Assistido em 18 de fevereiro de 2022.
Eu enrolei um bom tempo para assistir Hot Summer Nights, e, agora que o fiz, me arrependo de não tê-lo assistido antes. É o tipo de filme que curto assistir num fim de semana à noite após o trabalho. É um filme descompromissado, que vai te proporcionar algum tipo de entretenimento. Porém, queria ter gostado mais desse filme.
Gostei da direção de Elijah Bynum. Há alguns planos fechados que me fizeram recordar o estilo de direção do Wes Anderson e sequencias com a câmera em mãos que me lembraram o estilo de filmar do Paul Thomas Anderson. Mas há um problema em conduzir a narrativa confusa e Bynum acaba se perdendo na própria trama.
O roteiro é interessante e cheio de referências, mas são tantas e tão escancaradas que sobrecarregam a narrativa e ofuscam-na. Também há um sério problema ao acertar o seu tom: em determinados momentos, quando o filme quer ser sério, ele se torna apelativo demais, embora haja sim bons momentos onde o drama é acertado assim como o humor.
O primeiro ato funciona bem ao estabelecer seus personagens, mas ao decorrer do segundo e do terceiro, certas escolhas tomadas no primeiro ato são completamente esquecidas e perdem todo o peso que fora estabelecido. Isso corrompe a narrativa e cria um buraco na história.
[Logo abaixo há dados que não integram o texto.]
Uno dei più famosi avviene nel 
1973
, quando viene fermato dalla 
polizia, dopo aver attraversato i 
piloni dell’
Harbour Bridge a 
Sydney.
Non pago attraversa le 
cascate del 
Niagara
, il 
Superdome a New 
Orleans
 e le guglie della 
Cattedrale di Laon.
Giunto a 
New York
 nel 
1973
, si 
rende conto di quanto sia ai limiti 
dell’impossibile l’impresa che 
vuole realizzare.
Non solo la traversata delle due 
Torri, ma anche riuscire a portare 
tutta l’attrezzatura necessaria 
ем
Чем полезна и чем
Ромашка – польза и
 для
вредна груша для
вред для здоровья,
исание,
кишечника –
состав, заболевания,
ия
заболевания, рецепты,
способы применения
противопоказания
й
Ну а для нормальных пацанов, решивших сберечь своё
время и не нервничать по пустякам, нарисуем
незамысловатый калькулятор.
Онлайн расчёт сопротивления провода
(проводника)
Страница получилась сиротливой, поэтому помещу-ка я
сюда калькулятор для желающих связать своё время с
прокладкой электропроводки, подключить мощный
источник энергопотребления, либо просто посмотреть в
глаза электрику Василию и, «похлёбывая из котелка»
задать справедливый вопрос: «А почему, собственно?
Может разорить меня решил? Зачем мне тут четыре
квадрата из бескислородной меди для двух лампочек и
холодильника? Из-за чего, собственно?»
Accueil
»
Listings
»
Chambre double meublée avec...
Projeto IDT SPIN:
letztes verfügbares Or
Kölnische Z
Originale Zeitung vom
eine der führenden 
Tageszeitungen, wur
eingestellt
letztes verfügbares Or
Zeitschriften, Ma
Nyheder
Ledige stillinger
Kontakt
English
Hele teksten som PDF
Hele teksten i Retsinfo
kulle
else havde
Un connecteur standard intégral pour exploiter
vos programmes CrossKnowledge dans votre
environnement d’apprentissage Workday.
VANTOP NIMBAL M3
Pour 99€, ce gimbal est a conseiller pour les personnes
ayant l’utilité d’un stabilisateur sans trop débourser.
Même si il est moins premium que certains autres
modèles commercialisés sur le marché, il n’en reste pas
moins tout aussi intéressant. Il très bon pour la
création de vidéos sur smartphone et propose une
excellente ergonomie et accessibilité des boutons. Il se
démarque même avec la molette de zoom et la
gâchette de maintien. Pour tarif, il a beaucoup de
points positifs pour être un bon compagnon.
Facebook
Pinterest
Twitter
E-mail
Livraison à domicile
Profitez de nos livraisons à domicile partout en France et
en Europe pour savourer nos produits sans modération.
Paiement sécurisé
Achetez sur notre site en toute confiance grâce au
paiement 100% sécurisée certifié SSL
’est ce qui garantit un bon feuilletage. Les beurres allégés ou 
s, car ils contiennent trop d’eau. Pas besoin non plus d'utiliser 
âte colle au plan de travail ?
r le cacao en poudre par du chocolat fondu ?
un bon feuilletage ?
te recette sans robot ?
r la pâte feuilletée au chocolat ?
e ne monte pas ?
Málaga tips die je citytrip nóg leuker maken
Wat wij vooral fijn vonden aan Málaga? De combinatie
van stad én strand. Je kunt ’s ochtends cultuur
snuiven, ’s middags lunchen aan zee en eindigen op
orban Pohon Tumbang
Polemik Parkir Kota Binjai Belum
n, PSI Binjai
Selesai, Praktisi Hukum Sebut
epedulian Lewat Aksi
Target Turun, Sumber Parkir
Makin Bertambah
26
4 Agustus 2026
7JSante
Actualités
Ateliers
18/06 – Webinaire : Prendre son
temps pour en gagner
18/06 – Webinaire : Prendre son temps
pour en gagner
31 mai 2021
O terceiro ato é o mais problemático de todos ao escolher um ritmo totalmente acelerado, culminando num desfecho que deixou a desejar.
Há também o grave problema em apresentar personagens que, em determinado ponto, se mostram importantes num contexto, que desaparecem misteriosamente sem explicação nenhuma. Eu não sei se a filmagem desse filme teve algum problema, mas dá a entender que rolou um certo descaso na produção.
Timothée Chalamet está ótimo, mas sofre com um personagem mal resolvido que o roteiro não soube acertar em determinadas características. Há essa timidez que Chamalet soube trabalhar bem, dando camadas para o personagem, mas o roteiro resolveu dar diálogos toscos e piadas em momentos errados, sem falar no desenvolvimento raso que dá para o personagem, que muda bruscamente de personalidade logo no segundo ato sem ter o desenvolvimento necessário no primeiro.

Outro personagem que sofre com isso é Hunter Strawberry, só que, nesse caso, também há culpa no ator, Alex Roe, que não cai bem no papel. Ele parece demasiado perdido no papel e tampouco passa o peso necessário. Sua química com Chamalet não funcionou para mim em momento algum, até porque, a relação entre esses personagens é confusa e repentina demais. Já a personagem vivida por Maika Monroe, Kay, irmã de Hunter, funciona ao lado do personagem de Chamalet graças à atriz. Ela manda muito bem e transmite bem o drama pelo qual passa a personagem, entretanto, é mais uma que sofre com o roteiro pobre.
A montagem estilizada, o cenário e a ambientação imersivas, a fotografia encantadora, a trilha sonora memorável e a direção de arte (especialmente a direção de arte) impecável foram as coisas que eu mais gostei em Hot Summer Nights. Eu fiquei fascinado com o uso de cores e iluminação e provavelmente vou continuar por algum tempo que, futuramente, vou querer revisitar.
Acho que Hot Summer Nights tem um tom descontraído que funciona em determinadas cenas, mas que, quando resolve mudar bruscamente o tom, apostando no drama e romance, peca e degrada a narrativa. Apostar demais em referências nostálgicas pode ser uma ruína às vezes. Mas eu o considero como um filme com um estilo notável.